The Journal of Hospital Infection (JHI) has just released the awaited epic3 guidelines on infection prevention and control for a range of healthcare professionals. They are freely available online on ScienceDirect and on the journal's website.

The guidelines were commissioned by the UK Department of Health and have been developed after a systematic and expert review of all the available scientific evidence. They update and supersede the previous guidelines on this topic published in 2007.

Infection prevention and control came to the public awareness after the rise of MRSA and C. difficile in particular in the middle of the last decade. Since the publication of the 2007 guidelines, more resistant organisms have emerged, some of which are now almost untreatable by antimicrobials. This is actually no great surprise, as the development of resistance to antibiotics is an inevitable consequence of evolution- microbes have been producing chemical weapons to destroy each other since the dawn of life on earth. Resistance means survival. There are no really new antimicrobial agents under development, and for the first time, we are facing a world where more bacterial infections may be untreatable. Contrary to popular belief, we always had several treatment options available to treat MRSA.
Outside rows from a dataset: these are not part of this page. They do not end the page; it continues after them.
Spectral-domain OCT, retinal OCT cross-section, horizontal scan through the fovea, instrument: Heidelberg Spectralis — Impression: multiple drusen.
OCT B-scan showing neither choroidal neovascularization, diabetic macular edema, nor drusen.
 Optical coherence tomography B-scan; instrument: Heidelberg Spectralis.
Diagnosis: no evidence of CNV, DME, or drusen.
Microbiologist Dr Jenny Child, Editor in Chief of The Journal of Hospital Infection, said "It is difficult to stop the rise of increasingly resistant organisms. What we can do however is prevent them spreading between patients and becoming established among the resident microbial flora- the bacterial population in our hospitals. Infection prevention and control has never been more important than it is now."
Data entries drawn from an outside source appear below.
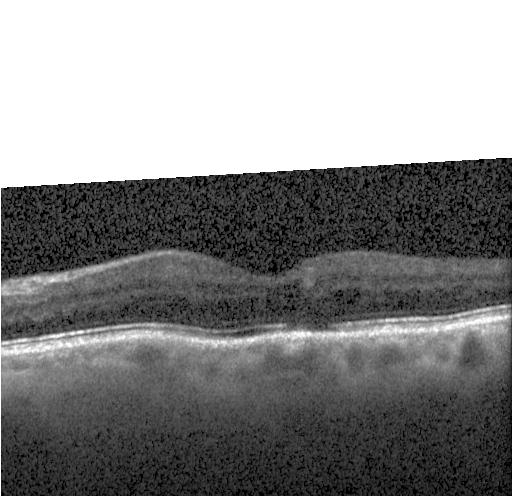

Finding: neither choroidal neovascularization, diabetic macular edema, nor drusen.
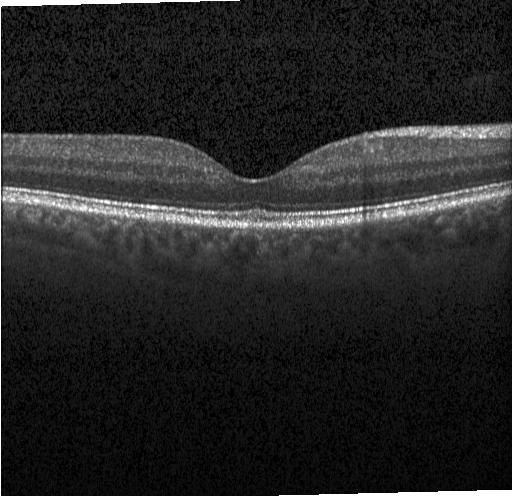
OCT finding: neither choroidal neovascularization, diabetic macular edema, nor drusen.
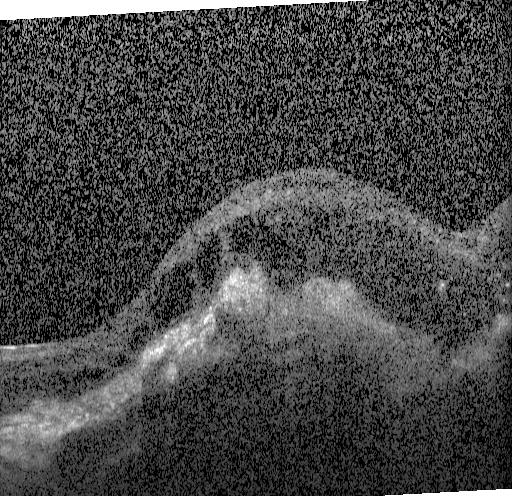
OCT B-scan.
Choroidal neovascularization (CNV).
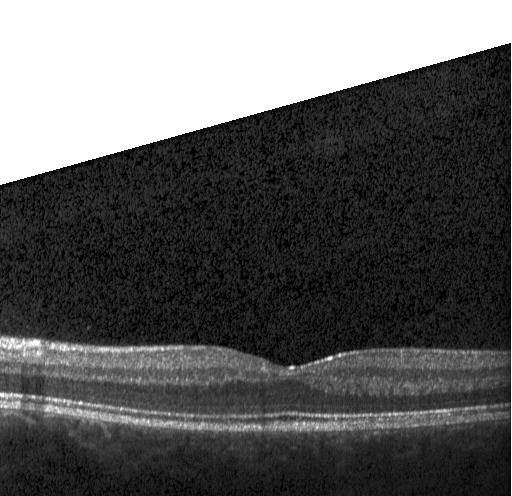
Retinal OCT cross-section showing no CNV, DME, or drusen.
It is no coincidence that the very first of the seven key action points outlined in the UK 5-year Antimicrobial Resistance Strategy 2013-1018, produced earlier this year by the DoH and DEFRA, is about improving infection prevention and control.
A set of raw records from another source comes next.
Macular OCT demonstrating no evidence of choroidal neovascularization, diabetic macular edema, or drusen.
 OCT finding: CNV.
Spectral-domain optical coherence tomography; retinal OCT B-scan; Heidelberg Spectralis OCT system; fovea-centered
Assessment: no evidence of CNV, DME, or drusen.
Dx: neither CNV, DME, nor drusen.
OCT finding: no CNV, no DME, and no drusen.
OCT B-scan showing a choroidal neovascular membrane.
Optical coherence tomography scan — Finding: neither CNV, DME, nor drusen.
In her Forward to the epic3 Guidelines, which will accompany the January 2014 printed issue of The Journal of Hospital Infection, Professor Dame Sally Davies, NHS England's Chief Medical Officer, said, "In March 2013, my Annual Report on 'Infection and the rise of antimicrobial resistance' highlighted the need for healthcare professionals to understand and put into practice the principles of infection prevention and control in order to improve patient outcomes. These updated guidelines underpin and provide the knowledge base to inform this understanding".

"The guidelines provide the evidence base for many elements of clinical practice that are essential in minimizing the spread of antimicrobial-resistant organisms, and maintaining high standards of infection prevention and control that can be adapted for use locally by all healthcare practitioners. The principles set out in these guidelines also provide the evidence base to support elements of the implementation of the 5-year UK Antimicrobial Resistance Strategy," Davies added.

Lead author of the epic3 guidelines, Professor Heather Loveday of the University of West London explained, "The updated guidelines were developed by a nurse-led multidisciplinary group of researchers, infection prevention specialists, clinicians and lay representatives following a systematic review of evidence in each of the guideline areas. The guideline recommendations provide the best available scientific evidence for preventing healthcare infections in hospitals, focusing on standard principles for infection prevention and the prevention of infections associated with short-term indwelling urethral catheters, central vascular devices and new recommendations for preventing infections associated with peripheral vascular devices. Evidence-based guidelines are only of use when translated into local policy and protocols by infection prevention teams and implemented consistently by all healthcare professionals in order to reduce variation in patient care".